━━━━━ RECORD EXCERPTS ━━━━━

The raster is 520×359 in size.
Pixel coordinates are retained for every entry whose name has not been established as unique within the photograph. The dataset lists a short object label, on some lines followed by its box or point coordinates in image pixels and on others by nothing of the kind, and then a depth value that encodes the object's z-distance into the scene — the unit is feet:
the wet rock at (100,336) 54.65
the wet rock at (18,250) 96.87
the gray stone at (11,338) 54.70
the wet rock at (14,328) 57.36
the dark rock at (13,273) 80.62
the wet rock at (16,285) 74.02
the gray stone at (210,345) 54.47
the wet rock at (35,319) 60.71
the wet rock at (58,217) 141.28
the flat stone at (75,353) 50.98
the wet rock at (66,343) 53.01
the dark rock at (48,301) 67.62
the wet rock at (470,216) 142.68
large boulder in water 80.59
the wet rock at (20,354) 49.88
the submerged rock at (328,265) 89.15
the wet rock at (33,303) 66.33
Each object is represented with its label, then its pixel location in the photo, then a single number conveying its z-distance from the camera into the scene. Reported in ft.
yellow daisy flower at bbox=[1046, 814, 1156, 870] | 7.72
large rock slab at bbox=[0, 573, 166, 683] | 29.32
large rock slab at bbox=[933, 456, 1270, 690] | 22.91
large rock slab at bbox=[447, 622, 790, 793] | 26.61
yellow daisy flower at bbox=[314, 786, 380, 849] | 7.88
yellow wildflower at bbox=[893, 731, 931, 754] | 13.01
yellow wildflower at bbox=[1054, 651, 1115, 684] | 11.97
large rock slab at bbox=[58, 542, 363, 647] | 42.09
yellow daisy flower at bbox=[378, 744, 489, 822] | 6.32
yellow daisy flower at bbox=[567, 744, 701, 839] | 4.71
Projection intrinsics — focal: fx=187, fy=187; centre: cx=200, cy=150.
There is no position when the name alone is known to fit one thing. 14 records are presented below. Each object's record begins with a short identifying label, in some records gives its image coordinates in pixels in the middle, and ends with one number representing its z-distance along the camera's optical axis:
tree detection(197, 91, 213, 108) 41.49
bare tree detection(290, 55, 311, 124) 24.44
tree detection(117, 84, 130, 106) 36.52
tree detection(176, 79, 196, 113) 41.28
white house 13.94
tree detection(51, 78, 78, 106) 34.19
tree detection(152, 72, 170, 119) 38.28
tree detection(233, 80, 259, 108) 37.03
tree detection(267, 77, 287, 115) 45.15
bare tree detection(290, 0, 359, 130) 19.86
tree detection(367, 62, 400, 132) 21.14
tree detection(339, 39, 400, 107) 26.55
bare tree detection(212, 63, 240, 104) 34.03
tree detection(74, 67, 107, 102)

━━━━━

GOAL OF THE EXERCISE:
The answer consists of every entry, returned exactly.

ANSWER:
The raster is 520×359 in size.
Pixel coordinates are retained for every entry whose name has not been established as unique within the photograph. The dataset lists a short object label, on some lines followed by its box or point coordinates in image pixels and on others by nothing of the kind, and then a depth value that encodes the object's z-distance into the scene — the unit is feet:
the wet rock at (100,336) 54.65
the wet rock at (18,250) 96.87
the gray stone at (11,338) 54.70
the wet rock at (14,328) 57.36
the dark rock at (13,273) 80.62
the wet rock at (16,285) 74.02
the gray stone at (210,345) 54.47
the wet rock at (35,319) 60.71
the wet rock at (58,217) 141.28
the flat stone at (75,353) 50.98
the wet rock at (66,343) 53.01
the dark rock at (48,301) 67.62
the wet rock at (470,216) 142.68
large boulder in water 80.59
the wet rock at (20,354) 49.88
the submerged rock at (328,265) 89.15
the wet rock at (33,303) 66.33
Each object is represented with its label, then its pixel location in the photo, then a single number conveying its z-distance from the camera into the scene. Reported in ft.
yellow daisy flower at bbox=[1046, 814, 1156, 870] | 7.72
large rock slab at bbox=[0, 573, 166, 683] | 29.32
large rock slab at bbox=[933, 456, 1270, 690] | 22.91
large rock slab at bbox=[447, 622, 790, 793] | 26.61
yellow daisy flower at bbox=[314, 786, 380, 849] | 7.88
yellow wildflower at bbox=[893, 731, 931, 754] | 13.01
yellow wildflower at bbox=[1054, 651, 1115, 684] | 11.97
large rock slab at bbox=[58, 542, 363, 647] | 42.09
yellow daisy flower at bbox=[378, 744, 489, 822] | 6.32
yellow daisy flower at bbox=[567, 744, 701, 839] | 4.71
Projection intrinsics — focal: fx=187, fy=187; centre: cx=200, cy=150.
There is no position when the name alone is known to fit one thing. 14 records are presented below. Each object's record begins with a short identifying label, in some records gives its image coordinates in pixels in the middle, and ends with one number representing its z-distance along the camera's optical axis:
tree detection(197, 91, 213, 108) 41.49
bare tree detection(290, 55, 311, 124) 24.44
tree detection(117, 84, 130, 106) 36.52
tree detection(176, 79, 196, 113) 41.28
white house 13.94
tree detection(51, 78, 78, 106) 34.19
tree detection(152, 72, 170, 119) 38.28
tree detection(233, 80, 259, 108) 37.03
tree detection(267, 77, 287, 115) 45.15
bare tree detection(290, 0, 359, 130) 19.86
tree detection(367, 62, 400, 132) 21.14
tree detection(339, 39, 400, 107) 26.55
bare tree detection(212, 63, 240, 104) 34.03
tree detection(74, 67, 107, 102)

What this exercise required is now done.